Exercise aim
Starting at the line with "Basic MVP with" and going on through the line with "The cost also", reproduce each line in the records below exactly and nothing more.

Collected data
■ ■ ■ ■ ■

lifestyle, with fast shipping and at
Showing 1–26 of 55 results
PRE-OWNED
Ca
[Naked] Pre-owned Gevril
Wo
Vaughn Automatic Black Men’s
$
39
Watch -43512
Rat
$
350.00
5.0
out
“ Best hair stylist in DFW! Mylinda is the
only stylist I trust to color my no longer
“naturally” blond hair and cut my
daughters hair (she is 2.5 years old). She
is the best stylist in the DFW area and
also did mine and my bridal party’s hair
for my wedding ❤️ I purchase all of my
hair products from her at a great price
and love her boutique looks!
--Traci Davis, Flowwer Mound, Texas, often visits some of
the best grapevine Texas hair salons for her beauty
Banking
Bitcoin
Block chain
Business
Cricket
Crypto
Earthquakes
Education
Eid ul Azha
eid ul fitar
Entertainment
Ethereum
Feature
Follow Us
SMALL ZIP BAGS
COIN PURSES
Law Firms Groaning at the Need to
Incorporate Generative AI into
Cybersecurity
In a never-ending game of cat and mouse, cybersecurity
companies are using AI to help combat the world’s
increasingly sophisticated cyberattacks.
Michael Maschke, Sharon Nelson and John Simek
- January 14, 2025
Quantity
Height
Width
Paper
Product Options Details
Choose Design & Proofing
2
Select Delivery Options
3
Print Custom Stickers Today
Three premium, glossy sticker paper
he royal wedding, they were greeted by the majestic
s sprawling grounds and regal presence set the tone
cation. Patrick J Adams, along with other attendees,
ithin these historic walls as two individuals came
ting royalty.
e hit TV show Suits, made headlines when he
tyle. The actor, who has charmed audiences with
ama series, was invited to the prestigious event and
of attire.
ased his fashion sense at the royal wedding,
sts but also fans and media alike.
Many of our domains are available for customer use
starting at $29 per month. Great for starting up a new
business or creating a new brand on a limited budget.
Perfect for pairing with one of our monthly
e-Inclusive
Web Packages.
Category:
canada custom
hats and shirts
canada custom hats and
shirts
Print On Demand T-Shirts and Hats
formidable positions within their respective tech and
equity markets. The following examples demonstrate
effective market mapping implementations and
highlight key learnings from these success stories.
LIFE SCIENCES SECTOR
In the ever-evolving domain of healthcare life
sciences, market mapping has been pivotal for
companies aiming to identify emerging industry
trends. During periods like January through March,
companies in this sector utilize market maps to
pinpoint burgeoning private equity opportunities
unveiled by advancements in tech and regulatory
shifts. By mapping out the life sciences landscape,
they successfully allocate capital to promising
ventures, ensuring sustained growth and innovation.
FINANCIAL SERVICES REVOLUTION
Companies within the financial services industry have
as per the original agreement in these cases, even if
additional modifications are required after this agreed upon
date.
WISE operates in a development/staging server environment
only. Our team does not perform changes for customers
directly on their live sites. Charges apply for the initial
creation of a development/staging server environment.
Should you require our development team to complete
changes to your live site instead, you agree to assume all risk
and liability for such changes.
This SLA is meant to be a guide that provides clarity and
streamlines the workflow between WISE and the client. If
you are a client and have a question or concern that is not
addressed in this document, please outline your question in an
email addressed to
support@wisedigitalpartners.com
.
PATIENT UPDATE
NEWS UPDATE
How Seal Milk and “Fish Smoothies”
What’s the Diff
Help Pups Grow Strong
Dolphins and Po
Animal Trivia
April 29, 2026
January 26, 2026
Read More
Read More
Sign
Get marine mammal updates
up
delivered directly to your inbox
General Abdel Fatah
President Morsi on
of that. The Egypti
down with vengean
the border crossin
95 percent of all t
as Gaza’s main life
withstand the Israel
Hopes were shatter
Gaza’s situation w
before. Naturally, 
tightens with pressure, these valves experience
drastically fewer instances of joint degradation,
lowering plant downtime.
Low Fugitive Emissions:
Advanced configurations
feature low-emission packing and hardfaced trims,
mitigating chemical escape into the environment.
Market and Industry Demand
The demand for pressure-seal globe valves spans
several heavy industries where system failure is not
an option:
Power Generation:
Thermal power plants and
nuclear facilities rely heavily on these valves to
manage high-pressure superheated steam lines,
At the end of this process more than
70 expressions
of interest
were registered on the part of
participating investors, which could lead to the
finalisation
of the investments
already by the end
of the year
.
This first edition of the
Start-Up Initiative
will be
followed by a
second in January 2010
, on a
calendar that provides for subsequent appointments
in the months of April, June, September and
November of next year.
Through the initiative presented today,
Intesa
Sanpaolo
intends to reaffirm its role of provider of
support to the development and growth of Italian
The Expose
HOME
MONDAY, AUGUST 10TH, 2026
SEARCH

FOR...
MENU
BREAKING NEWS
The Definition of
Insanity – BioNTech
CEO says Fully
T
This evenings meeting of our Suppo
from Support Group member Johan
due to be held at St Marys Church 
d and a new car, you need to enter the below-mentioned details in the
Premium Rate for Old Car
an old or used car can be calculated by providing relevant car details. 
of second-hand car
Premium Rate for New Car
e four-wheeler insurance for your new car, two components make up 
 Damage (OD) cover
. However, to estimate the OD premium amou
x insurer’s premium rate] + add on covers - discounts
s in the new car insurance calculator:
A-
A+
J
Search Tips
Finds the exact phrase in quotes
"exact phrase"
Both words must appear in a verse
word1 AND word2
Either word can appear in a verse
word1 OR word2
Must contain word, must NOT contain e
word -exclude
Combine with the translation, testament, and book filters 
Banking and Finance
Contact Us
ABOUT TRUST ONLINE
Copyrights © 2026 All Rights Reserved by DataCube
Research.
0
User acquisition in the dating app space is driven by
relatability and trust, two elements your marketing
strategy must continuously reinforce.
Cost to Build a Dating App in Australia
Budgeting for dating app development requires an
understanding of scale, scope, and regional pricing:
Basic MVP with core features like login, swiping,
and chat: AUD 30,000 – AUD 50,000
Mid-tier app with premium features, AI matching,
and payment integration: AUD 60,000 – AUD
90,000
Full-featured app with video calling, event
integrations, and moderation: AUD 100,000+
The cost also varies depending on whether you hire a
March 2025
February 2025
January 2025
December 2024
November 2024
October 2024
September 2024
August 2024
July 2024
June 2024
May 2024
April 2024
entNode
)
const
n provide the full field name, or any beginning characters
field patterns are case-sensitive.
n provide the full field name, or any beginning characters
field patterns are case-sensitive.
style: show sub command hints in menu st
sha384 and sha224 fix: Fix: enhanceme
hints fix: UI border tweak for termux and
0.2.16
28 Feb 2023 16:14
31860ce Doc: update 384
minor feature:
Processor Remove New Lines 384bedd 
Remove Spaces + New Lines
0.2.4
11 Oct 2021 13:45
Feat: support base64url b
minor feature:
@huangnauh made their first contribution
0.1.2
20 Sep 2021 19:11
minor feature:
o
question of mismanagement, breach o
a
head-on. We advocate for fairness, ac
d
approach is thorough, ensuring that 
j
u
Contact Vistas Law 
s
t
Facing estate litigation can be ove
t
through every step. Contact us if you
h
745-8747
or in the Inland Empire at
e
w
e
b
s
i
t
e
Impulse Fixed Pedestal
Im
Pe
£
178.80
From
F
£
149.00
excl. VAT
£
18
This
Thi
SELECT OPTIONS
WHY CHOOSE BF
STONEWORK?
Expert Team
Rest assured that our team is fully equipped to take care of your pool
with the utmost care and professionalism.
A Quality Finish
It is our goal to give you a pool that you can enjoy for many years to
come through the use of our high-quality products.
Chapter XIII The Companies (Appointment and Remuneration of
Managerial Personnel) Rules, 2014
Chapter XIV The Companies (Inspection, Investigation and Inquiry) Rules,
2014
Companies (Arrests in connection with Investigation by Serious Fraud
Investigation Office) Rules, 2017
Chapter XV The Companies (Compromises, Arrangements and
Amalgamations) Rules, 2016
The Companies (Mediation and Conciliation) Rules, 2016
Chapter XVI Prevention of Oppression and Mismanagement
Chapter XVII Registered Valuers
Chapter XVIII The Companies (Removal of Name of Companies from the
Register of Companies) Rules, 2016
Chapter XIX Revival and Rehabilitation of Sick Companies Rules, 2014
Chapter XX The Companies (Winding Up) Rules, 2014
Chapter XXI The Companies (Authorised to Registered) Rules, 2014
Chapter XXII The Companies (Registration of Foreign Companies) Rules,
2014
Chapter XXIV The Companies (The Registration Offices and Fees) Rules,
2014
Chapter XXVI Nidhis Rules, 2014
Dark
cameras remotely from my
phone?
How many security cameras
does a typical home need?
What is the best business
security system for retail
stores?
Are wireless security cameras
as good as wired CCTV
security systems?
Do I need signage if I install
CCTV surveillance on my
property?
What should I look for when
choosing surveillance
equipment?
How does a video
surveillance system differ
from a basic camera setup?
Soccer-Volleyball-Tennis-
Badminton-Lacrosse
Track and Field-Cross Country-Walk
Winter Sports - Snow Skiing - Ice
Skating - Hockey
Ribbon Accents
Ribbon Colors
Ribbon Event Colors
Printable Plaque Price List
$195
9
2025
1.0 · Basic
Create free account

■ ■ ■ ■ ■

Solved exercise
Basic MVP with core features like login, swiping,
and chat: AUD 30,000 – AUD 50,000
Mid-tier app with premium features, AI matching,
and payment integration: AUD 60,000 – AUD
90,000
Full-featured app with video calling, event
integrations, and moderation: AUD 100,000+
The cost also varies depending on whether you hire a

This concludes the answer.